## Problem to solve
Rewrite the text lines in the entries below as a JSON list of strings, one string per line, skipping any blank lines. Leave the pictures out of the answer.

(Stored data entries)
• • • • • • •

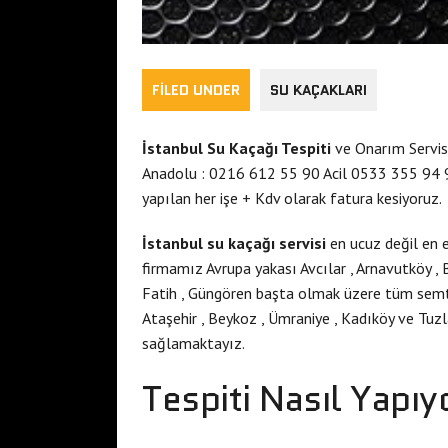
FILED UNDER
SU KAÇAKLARI
İstanbul Su Kaçağı Tespiti
ve Onarım Servisi
Anadolu : 0216 612 55 90 Acil 0533 355 94 93 
yapılan her işe + Kdv olarak fatura kesiyoruz.
İstanbul su kaçağı servisi
en ucuz değil en
firmamız Avrupa yakası Avcılar , Arnavutköy , 
Fatih , Güngören başta olmak üzere tüm semt
Ataşehir , Beykoz , Ümraniye , Kadıköy ve Tu
sağlamaktayız.
Tespiti Nasıl Yapıy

• • • • • • •

## Solution to the problem
[
  "FILED UNDER",
  "SU KAÇAKLARI",
  "İstanbul Su Kaçağı Tespiti",
  "ve Onarım Servisi",
  "Anadolu : 0216 612 55 90 Acil 0533 355 94 93 ",
  "yapılan her işe + Kdv olarak fatura kesiyoruz.",
  "İstanbul su kaçağı servisi",
  "en ucuz değil en",
  "firmamız Avrupa yakası Avcılar , Arnavutköy , ",
  "Fatih , Güngören başta olmak üzere tüm semt",
  "Ataşehir , Beykoz , Ümraniye , Kadıköy ve Tu",
  "sağlamaktayız.",
  "Tespiti Nasıl Yapıy"
]